How views affect size & performance of Lotus Notes databases (like NotesTracker usage log repositories) — a case study

Some application performance tips, from a somewhat different perspective, for Lotus Notes developers and administrators…

Preamble - Performance still is important
Sooner or later, the performance of any application you’re using becomes important. It may start off performing quite well, and then begin to slow down and grind to a halt over time. In a few cases, it may perform abysmally right from the launch.


I spent more than two decades at IBM (starting in 1970, now long retired) and a fair bit of that was taken up advising, supporting and troubleshooting IBM customers on a broad range of performance-related matters. Forty years on, performance is no less important as we approach the end of the first decade of this 21st century.

We don’t usually notice a system’s performance at all when it is good, but we certainly notice it when it is slow. Think Google search, nearly always sub-second (which now we take for granted, and only notice the extremely rare slowdown), versus some other web applications that run at tortoise-like speeds. Overall, the performance of a system could be summarized as “what the end user sees and accepts as reasonable” for whatever applications they are running.

Once upon a time computing (or “data processing”) was nearly all in the form of batch batch processing on centralized machines, then along came mini-computers (smaller than corporate machines, typically in corporate divisions or departments or smaller businesses), then desktop machines (like the IBM Personal Computer, or PC), nowadays right down to handheld devices (PDAs, mobile phones, netbook PCs, etc).

As a general statement, the overall observed performance is the sum of the individual performance of each in a series or chain of stages involving different hardware/software components: central processing unit (CPU), main storage (RAM), buffers of various types, channels or similar data paths, communication links, the operating system binding it all together, and finally the applications being executed.

Then there’s the speed of movement of data between the stages: to and from non-volatile storage (persistent, long-term storage) on devices such as paper tape or punched cards in the early days, magnetic media (disks, tapes, diskettes), flash memory (getting faster and cheap enough to soon become widespread for bulk storage in the gigabyte range), and who knows what in the future (quantum storage, holographic storage, carbon nanotube storage, or whatever might eventuate).

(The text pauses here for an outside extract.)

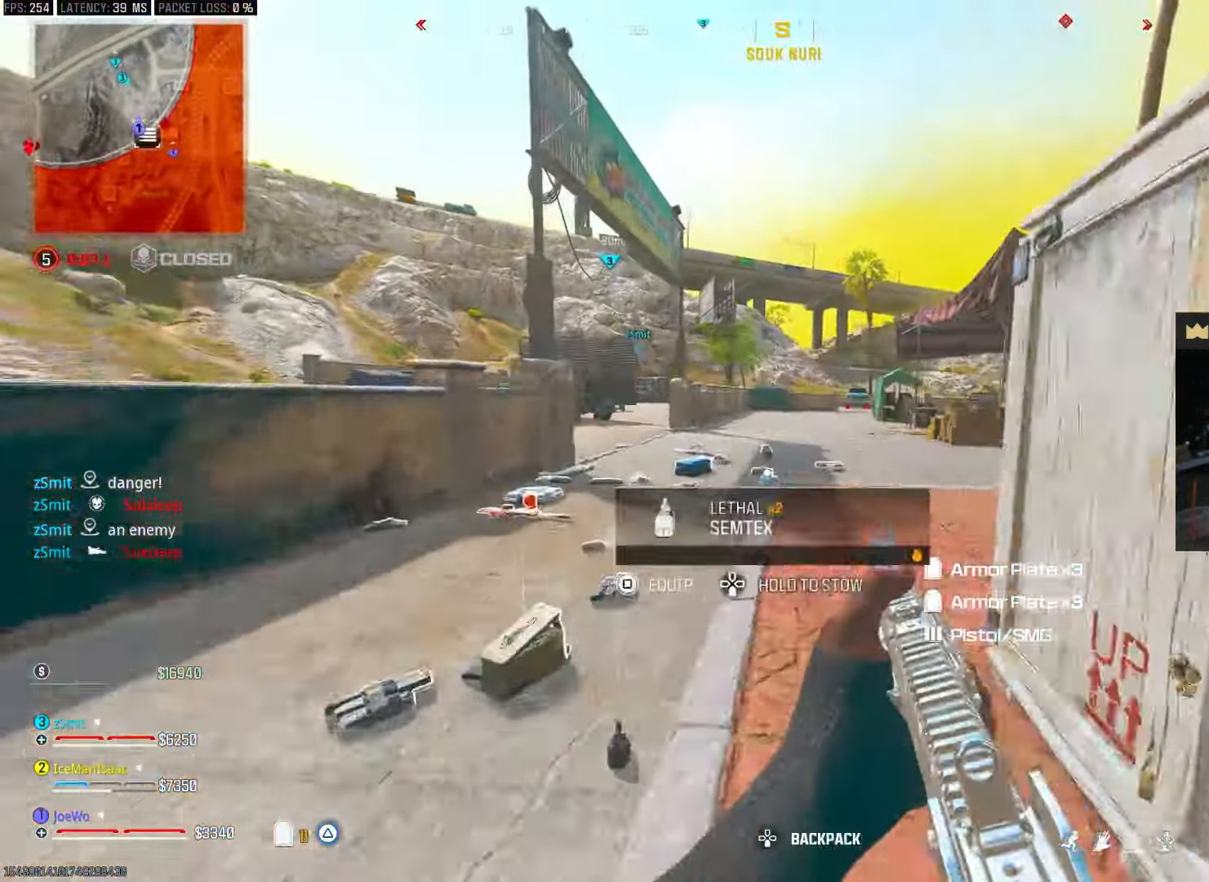
{"buttons": [], "left_stick": "up", "right_stick": "right", "events": [[33, "left_stick", "up"], [233, "right_stick", "right"]]}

The overall  performance of a transaction — the time from when a user requests something to be done until the last bit of the result is served back — is the sum of the performance of each and every link or step in the device chain. It depends on the not just the raw speed characteristics of each step, but on the workload being imposed (often in a shared user environment, such as a Web server).

There are nearly always complex interactions between steps and at each stage in the overall process: queuing for service, task execution (at some relative priority and , for some length of time or “time slice”, perhaps getting preempted and dropping back in the queue), recovering from errors (often badly designed and handled), and more. As I said earlier, it’s a very complex picture.

Sometimes you encounter poor performance because of inadequately funded hardware (and perhaps software), poor infrastructure design (low-powered servers, slow communications links, and the like).

But quite frequently it’s a matter of poor application design: bad or even erroneous coding, choosing the wrong algorithm for a sub-task, inadequate or even non-existent error handling, and much more.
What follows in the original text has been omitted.